Unknown to the majority of people in UK’s capitol, let alone the outside world, London is the host to the oldest rowing race in the world. Started in 1715, the Doggetts Coat and Badge race is as historic as it is ceromonial.

Each year up to six Apprentice Waterman of the River Thames compete for a rather plush Red Waterman’s Coat and a silver badge.

As part of an ongoing project to document the life around the River Thames, the Port of London Authority asked me to photograph the preparations and start of the race at London Bridge.

The start occurs adjacent to Fishmongers Hall on the north side of London Bridge which is where the competitors prepare their sculls (the small one person rowing boats).

It was quite popular this year with a photographer from the New York Times and Channel 4 film crews around to film the event. I can only imagine what it will be like when the race hist 300 years old in a couple of years time.

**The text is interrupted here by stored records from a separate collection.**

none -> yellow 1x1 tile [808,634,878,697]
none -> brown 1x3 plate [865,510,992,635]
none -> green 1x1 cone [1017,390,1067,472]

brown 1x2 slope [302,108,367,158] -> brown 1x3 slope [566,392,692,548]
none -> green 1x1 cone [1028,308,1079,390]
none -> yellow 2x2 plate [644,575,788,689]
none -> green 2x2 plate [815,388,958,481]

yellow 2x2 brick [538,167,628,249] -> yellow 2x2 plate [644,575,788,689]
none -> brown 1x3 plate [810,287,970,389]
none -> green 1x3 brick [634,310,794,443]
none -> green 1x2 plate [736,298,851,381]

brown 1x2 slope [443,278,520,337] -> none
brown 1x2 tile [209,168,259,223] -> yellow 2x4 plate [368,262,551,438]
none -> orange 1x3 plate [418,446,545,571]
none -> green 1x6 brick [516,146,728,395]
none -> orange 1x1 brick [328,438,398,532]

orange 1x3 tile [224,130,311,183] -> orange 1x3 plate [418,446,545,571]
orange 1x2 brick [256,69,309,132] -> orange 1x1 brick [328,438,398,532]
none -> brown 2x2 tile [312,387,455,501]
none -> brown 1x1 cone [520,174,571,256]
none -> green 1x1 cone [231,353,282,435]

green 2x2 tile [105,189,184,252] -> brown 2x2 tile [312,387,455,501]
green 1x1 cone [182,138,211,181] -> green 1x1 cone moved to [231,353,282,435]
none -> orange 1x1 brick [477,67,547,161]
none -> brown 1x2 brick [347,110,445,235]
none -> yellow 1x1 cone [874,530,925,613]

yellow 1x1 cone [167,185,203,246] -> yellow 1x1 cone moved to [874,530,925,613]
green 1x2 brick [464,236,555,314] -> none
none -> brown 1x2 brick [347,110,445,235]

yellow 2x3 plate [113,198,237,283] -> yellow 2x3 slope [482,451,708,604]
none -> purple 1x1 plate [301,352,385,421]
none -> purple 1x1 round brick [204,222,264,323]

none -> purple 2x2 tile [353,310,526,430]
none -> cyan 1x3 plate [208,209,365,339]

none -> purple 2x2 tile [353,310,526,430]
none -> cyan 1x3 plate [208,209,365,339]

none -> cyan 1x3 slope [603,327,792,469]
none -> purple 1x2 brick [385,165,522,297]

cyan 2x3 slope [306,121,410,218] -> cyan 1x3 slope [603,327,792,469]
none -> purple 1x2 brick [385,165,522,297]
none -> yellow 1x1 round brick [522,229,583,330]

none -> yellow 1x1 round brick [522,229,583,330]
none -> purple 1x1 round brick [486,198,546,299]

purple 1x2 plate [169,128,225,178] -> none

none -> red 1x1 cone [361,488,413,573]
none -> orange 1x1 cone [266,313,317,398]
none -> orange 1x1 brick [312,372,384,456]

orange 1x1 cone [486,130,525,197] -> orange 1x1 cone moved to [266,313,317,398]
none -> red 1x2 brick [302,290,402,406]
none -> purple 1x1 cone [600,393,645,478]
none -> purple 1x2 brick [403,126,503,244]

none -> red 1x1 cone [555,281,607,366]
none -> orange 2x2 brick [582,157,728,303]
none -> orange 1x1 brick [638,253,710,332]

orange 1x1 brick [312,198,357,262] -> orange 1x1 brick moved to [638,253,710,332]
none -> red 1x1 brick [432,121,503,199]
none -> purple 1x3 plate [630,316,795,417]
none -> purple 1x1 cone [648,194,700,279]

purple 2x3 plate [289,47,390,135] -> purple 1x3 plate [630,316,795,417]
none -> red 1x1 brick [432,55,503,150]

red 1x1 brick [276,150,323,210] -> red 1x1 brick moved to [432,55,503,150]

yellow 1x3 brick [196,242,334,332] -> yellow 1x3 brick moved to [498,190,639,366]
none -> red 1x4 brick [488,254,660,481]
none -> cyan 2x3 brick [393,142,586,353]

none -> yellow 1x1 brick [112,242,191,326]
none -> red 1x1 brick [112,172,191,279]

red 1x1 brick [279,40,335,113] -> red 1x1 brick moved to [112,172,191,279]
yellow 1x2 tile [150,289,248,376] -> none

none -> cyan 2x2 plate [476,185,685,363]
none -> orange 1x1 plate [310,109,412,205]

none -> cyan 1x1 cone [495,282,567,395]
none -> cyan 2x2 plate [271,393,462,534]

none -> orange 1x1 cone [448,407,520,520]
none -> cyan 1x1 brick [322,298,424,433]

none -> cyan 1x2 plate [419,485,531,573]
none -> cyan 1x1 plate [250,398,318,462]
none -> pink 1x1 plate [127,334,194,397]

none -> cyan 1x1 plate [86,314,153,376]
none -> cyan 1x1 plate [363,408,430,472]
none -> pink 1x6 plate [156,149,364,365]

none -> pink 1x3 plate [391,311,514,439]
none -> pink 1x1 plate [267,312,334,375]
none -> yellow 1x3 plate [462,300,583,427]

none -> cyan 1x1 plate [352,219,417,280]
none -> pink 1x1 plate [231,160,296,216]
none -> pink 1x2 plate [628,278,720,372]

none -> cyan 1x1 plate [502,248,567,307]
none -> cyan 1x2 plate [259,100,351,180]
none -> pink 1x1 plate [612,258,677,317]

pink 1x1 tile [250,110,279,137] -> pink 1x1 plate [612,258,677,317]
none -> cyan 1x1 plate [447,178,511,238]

I worked in Black & White to capture the event as a small story.  It’s hard to capture the 298 years of history when essentially you are dealing with a modern scull race, so I opted to record the moment for what it was rather than what it stood for.

The day was fairly cloudy and the light was pretty flat, which suited monochrome. Occasionally we got a blip of sunlight, but also quite a few rain showers, but the build up was calm and light -hearted.

Passers by on the river must have wondered what was going on though as Fishmongers Hall, the home to the Fishmongers Company, one of London’s 12 great Livery Companies, put on a bit of a show and delighted the public with free fish and chips and London Youth Rowing held their own static Thames race on rowing machines. It was a great spectacle that even attracted the Lord Major of London (Not Boris, but the other fella who can trace his job back to Dick Whittington and beyond).

The race started pretty quickly and in a couple of blinks of an eye the competitors were gone. It takes a mere 20 minutes to row the four mile course from London Bridge to Cadogan Pier in Chelsea, but it would have taken me a lot longer by road, so I didn’t get to the finish. However the race was won by the brilliantly named Merlin Dwan.